O presidente Lula declarou que o governo trabalhará para impedir a anistia a condenados por atos golpistas. A afirmação foi feita em entrevista ao Jornal da Band, pouco antes da condenação do ex-presidente Jair Bolsonaro pelo Supremo Tribunal Federal (STF) a 27 anos e 3 meses de prisão.
Lula também comentou o voto do ministro Luiz Fux e abordou possíveis sanções dos EUA após o julgamento.
Condenação de Bolsonaro e penas para envolvidos
A Primeira Turma do STF condenou Jair Bolsonaro por cinco crimes relacionados à trama golpista, fixando uma pena total de 27 anos e três meses de prisão. Apesar da decisão, a prisão não será imediata, pois ainda cabem recursos por parte da defesa do ex-presidente. Além de Bolsonaro, outros condenados também receberam penas de prisão e multas, incluindo a determinação de perda de cargos e patentes de militares, e o pagamento de indenização de R$ 30 milhões.
Mauro Cid e outros condenados
Entre os condenados, Mauro Cid recebeu pena de 2 anos, mas sua defesa afirmou que a decisão do STF não implica perda de patente e que ele pretende ir para a reserva e deixar o Brasil.
Articulação do governo contra anistia
O governo intensificou as articulações nesta semana para barrar a aprovação de uma anistia aos condenados por atos golpistas no Congresso Nacional. Lula reforçou que o Executivo atuará contra qualquer projeto nesse sentido.
Declarações de Lula sobre o voto de Fux
Questionado sobre o voto do ministro Luiz Fux, que absolveu Bolsonaro de todos os crimes, Lula afirmou: “Se o ministro Fux não quiser provas, problema dele”. O presidente destacou que há “dezenas e centenas de provas” sobre o envolvimento de Bolsonaro na tentativa de golpe e que “os juízes têm que ver a verdade”.

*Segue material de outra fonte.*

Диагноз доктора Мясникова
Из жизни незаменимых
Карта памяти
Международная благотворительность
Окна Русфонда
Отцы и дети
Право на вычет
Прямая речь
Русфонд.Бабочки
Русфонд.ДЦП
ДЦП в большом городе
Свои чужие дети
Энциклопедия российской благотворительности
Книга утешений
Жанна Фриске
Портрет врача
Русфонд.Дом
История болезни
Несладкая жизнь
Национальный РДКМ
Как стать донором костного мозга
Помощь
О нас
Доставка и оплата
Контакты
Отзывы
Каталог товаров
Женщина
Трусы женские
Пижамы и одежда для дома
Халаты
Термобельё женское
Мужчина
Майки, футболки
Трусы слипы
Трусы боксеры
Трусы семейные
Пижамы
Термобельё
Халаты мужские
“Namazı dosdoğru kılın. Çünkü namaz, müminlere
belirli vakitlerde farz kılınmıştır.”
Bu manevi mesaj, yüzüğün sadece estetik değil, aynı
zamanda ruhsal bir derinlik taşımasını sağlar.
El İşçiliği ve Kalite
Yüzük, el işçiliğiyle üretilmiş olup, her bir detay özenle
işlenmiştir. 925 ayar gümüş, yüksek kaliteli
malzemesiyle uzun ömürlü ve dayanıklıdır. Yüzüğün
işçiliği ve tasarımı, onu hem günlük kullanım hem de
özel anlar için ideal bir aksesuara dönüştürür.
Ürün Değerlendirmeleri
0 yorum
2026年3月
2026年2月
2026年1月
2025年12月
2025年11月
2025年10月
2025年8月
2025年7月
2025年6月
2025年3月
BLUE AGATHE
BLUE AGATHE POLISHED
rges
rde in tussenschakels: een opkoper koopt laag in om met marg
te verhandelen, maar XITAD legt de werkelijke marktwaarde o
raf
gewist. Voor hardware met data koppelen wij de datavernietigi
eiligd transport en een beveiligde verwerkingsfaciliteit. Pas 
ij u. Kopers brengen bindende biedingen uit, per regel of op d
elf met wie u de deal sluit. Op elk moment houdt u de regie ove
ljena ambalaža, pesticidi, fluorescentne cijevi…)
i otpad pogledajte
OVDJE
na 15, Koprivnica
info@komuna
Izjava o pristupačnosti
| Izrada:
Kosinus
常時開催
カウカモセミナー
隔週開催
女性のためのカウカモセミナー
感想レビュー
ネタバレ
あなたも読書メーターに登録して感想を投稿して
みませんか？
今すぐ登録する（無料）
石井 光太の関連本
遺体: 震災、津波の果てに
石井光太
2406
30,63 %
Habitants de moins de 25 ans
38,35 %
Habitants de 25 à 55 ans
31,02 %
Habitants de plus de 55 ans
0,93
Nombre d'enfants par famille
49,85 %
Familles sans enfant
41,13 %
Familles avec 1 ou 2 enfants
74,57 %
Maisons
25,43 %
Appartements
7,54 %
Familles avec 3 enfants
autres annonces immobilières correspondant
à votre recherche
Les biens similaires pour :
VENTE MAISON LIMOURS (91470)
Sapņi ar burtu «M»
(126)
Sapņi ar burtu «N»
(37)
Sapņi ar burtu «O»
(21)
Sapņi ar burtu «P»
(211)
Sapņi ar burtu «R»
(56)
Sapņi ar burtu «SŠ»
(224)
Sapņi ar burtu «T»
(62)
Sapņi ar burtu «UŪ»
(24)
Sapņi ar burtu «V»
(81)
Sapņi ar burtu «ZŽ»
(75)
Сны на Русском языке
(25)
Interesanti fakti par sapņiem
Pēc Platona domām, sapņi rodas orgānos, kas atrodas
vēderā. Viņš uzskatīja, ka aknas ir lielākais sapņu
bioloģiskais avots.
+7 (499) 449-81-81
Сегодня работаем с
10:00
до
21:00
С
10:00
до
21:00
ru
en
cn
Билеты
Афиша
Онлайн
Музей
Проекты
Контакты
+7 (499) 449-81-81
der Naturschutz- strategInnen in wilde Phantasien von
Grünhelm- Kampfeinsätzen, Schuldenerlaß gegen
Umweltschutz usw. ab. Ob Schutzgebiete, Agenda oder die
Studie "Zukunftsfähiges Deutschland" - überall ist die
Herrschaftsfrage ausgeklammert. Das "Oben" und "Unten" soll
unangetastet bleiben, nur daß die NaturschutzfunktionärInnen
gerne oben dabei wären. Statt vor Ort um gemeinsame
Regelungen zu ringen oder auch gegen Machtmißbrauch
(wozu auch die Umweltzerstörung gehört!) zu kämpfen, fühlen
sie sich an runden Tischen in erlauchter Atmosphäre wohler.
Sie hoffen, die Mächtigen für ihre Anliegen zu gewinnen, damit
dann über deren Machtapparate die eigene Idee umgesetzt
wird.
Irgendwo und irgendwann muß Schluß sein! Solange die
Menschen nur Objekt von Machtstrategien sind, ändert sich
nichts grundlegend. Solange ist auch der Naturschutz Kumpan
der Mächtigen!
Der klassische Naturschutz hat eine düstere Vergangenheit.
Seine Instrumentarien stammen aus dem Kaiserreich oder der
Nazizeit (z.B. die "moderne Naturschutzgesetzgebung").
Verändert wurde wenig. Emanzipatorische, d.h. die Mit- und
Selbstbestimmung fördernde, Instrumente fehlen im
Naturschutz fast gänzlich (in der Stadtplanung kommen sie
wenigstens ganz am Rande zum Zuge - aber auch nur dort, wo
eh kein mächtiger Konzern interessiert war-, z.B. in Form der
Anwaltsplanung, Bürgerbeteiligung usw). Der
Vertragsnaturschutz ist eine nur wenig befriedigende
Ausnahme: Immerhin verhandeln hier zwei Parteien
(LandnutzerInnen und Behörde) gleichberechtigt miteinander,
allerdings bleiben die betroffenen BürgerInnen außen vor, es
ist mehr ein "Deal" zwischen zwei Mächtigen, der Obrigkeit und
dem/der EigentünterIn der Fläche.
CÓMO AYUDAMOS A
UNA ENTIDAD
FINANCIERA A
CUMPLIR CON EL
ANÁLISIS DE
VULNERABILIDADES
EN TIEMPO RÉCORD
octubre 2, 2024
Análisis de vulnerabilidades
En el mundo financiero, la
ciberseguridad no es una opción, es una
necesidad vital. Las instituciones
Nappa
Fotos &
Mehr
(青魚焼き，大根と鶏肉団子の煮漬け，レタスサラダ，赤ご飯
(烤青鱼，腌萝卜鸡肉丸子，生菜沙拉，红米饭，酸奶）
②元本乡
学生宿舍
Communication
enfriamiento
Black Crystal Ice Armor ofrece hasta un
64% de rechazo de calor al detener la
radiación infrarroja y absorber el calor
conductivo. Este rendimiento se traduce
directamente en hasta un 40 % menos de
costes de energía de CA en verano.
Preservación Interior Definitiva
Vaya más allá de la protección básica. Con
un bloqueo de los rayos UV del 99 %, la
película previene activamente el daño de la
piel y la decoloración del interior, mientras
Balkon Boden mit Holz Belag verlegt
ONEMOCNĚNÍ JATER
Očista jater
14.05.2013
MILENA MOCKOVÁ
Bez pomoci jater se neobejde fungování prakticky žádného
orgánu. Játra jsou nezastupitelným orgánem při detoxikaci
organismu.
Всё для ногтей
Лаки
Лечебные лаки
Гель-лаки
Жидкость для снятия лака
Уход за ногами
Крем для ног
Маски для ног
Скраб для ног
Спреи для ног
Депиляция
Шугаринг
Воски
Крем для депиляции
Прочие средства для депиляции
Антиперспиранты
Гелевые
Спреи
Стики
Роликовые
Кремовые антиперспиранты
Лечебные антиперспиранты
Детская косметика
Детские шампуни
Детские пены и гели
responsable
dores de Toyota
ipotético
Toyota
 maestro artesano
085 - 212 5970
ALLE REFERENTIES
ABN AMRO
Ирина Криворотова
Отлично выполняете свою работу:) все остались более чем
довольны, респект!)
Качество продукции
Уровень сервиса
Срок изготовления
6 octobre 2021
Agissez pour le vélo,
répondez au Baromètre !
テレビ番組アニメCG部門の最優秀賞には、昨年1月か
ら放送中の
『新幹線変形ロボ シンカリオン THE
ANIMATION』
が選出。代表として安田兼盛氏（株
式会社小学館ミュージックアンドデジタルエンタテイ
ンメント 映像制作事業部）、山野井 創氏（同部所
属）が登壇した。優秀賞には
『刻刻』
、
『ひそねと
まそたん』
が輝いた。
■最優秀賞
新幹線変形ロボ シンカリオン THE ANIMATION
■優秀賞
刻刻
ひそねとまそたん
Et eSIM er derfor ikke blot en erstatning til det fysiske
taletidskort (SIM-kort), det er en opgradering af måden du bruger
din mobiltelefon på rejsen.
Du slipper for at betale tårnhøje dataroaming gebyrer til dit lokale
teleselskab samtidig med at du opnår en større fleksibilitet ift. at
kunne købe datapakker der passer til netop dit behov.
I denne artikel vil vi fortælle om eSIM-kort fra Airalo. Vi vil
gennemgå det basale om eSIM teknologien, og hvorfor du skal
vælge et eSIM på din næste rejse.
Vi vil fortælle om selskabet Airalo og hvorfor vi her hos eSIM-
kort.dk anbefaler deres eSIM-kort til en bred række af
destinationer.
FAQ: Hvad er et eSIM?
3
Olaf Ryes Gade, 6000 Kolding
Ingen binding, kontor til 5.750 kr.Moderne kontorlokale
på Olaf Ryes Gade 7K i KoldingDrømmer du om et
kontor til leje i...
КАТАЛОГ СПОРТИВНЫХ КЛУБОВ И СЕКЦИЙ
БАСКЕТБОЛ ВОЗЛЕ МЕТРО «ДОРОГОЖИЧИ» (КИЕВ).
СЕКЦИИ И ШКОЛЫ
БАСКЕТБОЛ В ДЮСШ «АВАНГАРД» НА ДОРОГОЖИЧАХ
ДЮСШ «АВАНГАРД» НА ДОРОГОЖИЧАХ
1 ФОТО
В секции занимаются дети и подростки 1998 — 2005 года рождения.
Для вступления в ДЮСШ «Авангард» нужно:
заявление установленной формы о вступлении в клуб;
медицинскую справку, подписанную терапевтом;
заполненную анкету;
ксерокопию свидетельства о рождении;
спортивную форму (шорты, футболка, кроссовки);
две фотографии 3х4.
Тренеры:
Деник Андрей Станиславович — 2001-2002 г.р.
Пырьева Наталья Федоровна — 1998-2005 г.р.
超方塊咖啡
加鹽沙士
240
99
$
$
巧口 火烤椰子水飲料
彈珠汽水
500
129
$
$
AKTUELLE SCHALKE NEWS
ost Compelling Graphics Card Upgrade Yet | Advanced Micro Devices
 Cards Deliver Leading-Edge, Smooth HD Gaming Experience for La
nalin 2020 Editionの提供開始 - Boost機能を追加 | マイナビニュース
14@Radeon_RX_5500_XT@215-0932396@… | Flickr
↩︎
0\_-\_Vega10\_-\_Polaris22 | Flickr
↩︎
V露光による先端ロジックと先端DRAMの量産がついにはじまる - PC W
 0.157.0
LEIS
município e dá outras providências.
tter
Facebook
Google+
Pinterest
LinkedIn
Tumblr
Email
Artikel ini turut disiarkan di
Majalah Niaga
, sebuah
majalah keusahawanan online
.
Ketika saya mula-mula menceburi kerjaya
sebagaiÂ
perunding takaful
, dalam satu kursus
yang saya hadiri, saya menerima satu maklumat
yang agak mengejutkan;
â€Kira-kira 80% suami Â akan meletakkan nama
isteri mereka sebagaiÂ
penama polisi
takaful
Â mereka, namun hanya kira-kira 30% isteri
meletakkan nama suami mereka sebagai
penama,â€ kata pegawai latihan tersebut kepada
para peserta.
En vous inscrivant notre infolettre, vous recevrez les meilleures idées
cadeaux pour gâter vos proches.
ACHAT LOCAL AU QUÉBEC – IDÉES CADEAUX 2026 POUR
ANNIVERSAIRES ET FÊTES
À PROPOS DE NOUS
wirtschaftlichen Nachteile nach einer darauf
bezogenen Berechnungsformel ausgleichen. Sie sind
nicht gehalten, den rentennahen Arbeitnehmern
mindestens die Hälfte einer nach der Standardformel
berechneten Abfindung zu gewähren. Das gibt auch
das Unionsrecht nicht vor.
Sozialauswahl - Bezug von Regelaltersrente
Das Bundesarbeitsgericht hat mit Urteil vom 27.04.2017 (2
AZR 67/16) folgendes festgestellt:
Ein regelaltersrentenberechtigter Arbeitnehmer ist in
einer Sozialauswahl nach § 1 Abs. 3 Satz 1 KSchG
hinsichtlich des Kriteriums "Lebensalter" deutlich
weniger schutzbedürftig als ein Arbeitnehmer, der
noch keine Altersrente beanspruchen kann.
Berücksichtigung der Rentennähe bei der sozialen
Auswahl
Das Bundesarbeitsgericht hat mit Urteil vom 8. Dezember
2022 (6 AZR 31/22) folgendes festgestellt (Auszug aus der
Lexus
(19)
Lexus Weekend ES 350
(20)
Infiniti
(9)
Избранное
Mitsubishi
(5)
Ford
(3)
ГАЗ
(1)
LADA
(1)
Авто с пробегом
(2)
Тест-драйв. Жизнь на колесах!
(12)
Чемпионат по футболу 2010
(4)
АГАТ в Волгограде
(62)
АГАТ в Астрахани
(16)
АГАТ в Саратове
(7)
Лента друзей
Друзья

Lula ressaltou que não é recomendável que o presidente da República opine publicamente sobre votos de ministros do STF, mas afirmou ter uma tese pessoal sobre o tema, sem detalhá-la.
Reação a possíveis sanções dos EUA
Durante a entrevista, Lula também comentou sobre possíveis novas sanções do presidente dos EUA, Donald Trump, após o julgamento de Bolsonaro. Ele afirmou não temer as medidas e disse que o Brasil reagirá conforme necessário. “As acusações contra o Brasil são todas falsas e o presidente Trump sabe disso”, declarou Lula, criticando a postura do líder americano e defendendo a soberania das decisões da Justiça brasileira.